The Rafale, a fourth generation fighter jet capable of performing both air-to-air and air-to-ground missions embarked aboard CVN Charles de Gaulle (R 91), was conducting carrier qualifications on board Truman.
"The French have conducted many carrier qualifications (CQs) with U.S. aircraft carriers in the past. However, this is the first time that an engine swap-out with a foreign navy has been done on a U.S. carrier," said Cmdr. Tim Hill, the VFA-32 executive officer and air wing liaison for French interoperability exercises. "This is a big step in working towards the ability to operate a French squadron on a U.S. carrier."
According to French Navy Cmdr. Henri Mahe, the chief maintenance officer for Charles de Gaulle, the Rafale was specifically designed for performance and for efficient maintenance. The seven-man French navy maintenance team from the Rafale squadron 12F completed the engine swap-out in three hours.
Hundreds of Truman service members transiting the hangar bay stopped to take photos and to see the Rafale up close.
Among the onlookers was Aviation Boatswain's Mate (Handling) 3rd Class Heather Martinez, who was standing watch in Truman's primary flight control tower when the Rafale landed. Martinez stated she was impressed by the maneuverability of the aircraft and by the ease with which the jet was recovered.
"We followed the same procedures we do when recovering our own aircraft," said Martinez. "It went very smoothly."
U.S. and French service members were quick to point out the similarities between how the two navies operate, including using the same color-coding scheme to distinguish roles on the flight deck. The only difference in the flight deck jersey color scheme between the two navies is the significance of the color purple; for the U.S. Navy the color indicates the refueling team, for the French, it signifies the presence of the priest.
"We were surprised when we saw so many purple shirts on the flight deck," said Mahe.
For Rear Adm. Patrick Driscoll, commander, Carrier Strike Group (CSG) 10, the five-day interoperability exercises between Charles de Gaulle and Truman and the engine swap-out are a natural progression in a relationship between two allies. He recalled conducting operations with French aircraft carrier CV Foch (R99), and serving as a junior officer in an A-7 Corsair squadron with a French aviator.

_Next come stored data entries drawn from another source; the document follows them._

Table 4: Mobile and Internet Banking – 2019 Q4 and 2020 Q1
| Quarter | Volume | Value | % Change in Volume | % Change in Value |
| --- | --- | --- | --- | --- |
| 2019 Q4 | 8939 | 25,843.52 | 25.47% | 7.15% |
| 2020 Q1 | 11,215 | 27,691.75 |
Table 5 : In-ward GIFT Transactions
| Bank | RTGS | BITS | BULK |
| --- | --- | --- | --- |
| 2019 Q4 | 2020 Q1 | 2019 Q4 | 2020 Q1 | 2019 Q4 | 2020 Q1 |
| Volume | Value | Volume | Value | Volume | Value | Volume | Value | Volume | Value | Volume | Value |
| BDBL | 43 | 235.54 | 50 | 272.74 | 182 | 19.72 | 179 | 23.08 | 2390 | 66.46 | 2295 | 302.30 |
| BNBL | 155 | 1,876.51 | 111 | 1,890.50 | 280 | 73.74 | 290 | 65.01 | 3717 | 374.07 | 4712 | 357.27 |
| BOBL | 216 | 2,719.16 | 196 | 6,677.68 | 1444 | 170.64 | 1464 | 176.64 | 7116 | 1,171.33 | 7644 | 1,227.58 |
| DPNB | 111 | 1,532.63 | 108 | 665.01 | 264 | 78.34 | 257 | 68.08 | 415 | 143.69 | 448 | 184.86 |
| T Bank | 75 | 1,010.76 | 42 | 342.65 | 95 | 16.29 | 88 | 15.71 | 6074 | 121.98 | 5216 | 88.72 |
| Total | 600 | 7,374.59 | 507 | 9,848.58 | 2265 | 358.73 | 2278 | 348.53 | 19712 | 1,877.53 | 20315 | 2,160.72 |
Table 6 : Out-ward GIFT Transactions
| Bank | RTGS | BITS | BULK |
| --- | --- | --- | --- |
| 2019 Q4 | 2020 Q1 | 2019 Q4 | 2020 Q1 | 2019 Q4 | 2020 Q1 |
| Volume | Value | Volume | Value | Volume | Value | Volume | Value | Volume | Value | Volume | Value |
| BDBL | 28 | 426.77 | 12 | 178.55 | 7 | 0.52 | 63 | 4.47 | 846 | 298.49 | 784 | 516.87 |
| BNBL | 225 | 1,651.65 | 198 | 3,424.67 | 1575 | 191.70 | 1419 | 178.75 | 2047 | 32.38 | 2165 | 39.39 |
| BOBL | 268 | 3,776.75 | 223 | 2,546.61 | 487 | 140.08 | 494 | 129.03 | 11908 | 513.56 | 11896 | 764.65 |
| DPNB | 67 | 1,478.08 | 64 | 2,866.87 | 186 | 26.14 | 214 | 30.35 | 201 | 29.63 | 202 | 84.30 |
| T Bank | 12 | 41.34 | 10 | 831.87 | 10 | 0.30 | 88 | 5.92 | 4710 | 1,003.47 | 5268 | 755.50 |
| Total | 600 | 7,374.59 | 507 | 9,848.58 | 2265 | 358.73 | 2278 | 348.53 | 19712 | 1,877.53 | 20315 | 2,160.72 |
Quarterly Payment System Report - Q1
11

"It is important to train with our partners. They are a great navy and the better we get at working together, the more effective we are as warfighters," said Driscoll.
Truman deployed May 21 as part of the Harry S. Truman Carrier Strike Group (HSTCSG)in support of maritime security operations and theater security cooperation efforts in the U.S. 5th and 6th Fleet areas of responsibility. HSTCSG includes Commander, Carrier Strike Group (CCSG) 10, USS Harry S. Truman (CVN 75), Carrier Air Wing Three (CVW) 3, Commander, Destroyer Squadron (CDS) 26 and German Frigate FGS Hessen (F221).